Bob was shocked himself. He’d expected to find a man but this was only a boy of about his own age. Even through the suit he was short and slim, with a dark skin, black eyes and hair, and almost too handsome a face.
By touching helmets together they could talk, though not very distinctly. The boy obviously had no radio inside his suit, but Anderson bent down and Bob did the same.
The boy was babbling his thanks, but Anderson cut him off. “Are there any more here?”
“No.” The boy sounded as if something very unpleasant lay buried in the single word. “No, sir. Only me. Only Juan Roman, son of Bartolomeo Roman, who was captain of the Ionian, and now…”
He shuddered, and Anderson nodded sympathetically. It wasn’t hard to guess what had happened to his father. Anderson motioned for him to follow and, no longer suspecting a trap, they went back toward the air lock at a faster gait.
The boy looked genuine enough, aside from his obvious condition when they had found him.
Io had been settled exclusively by Spanish Americans, and Spanish was the official language there, though most of the people also spoke English. Juan’s English contained the faint trace of an accent, and his appearance fitted his obvious ancestry.

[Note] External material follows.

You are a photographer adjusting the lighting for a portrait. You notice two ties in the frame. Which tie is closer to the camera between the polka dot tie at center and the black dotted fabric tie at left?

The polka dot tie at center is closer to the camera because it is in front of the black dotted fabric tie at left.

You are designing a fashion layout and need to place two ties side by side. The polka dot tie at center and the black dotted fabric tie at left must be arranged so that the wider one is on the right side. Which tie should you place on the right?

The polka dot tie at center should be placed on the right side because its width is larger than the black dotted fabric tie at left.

Griffith was waiting for them when they came back, standing at the door of the control room.
He had tea and wafers waiting for Juan. For a second he seemed surprised at the boy’s age, but he covered it quickly, while they introduced themselves.

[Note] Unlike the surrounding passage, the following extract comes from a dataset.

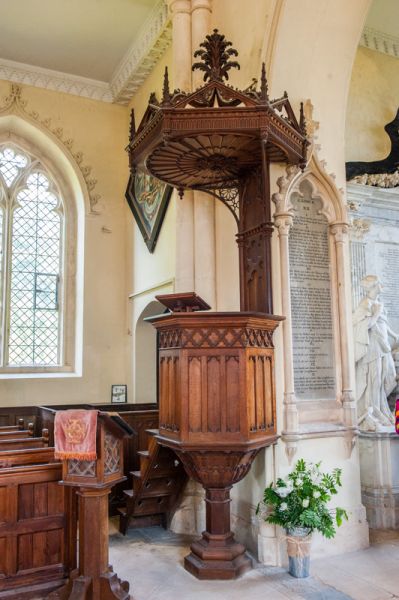
I want to click on window, so click(2, 226), click(41, 330), click(11, 161).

Then the ship got under way again, heading on the automatic pilot for the rest of Wing Nine.
Juan gasped at the pressure of acceleration, but he apparently could stand it. They were not on high drive; probably Griffith had ordered Wing Nine to hold up for his arrival, cutting down acceleration.
“I’ll have to ask you several questions,” Commander Griffith began. “I know this is no time to bother you, Juan, but I have to get some information.”
“I shall gladly give all I can,” Juan assured him. “I, too, do not like black ships which come to kill my father.”
Although Griffith nodded and smiled, his next question whipped out sharply. “Where did you get your suit, Juan?”
Bob had forgotten that there had been sixty suits in the lockers and only sixty listed on the manifest.
But Juan shrugged. “It was made for me special, because I am too small for a regular suit. When my father let me come on this, my first trip, we ordered it in advance.”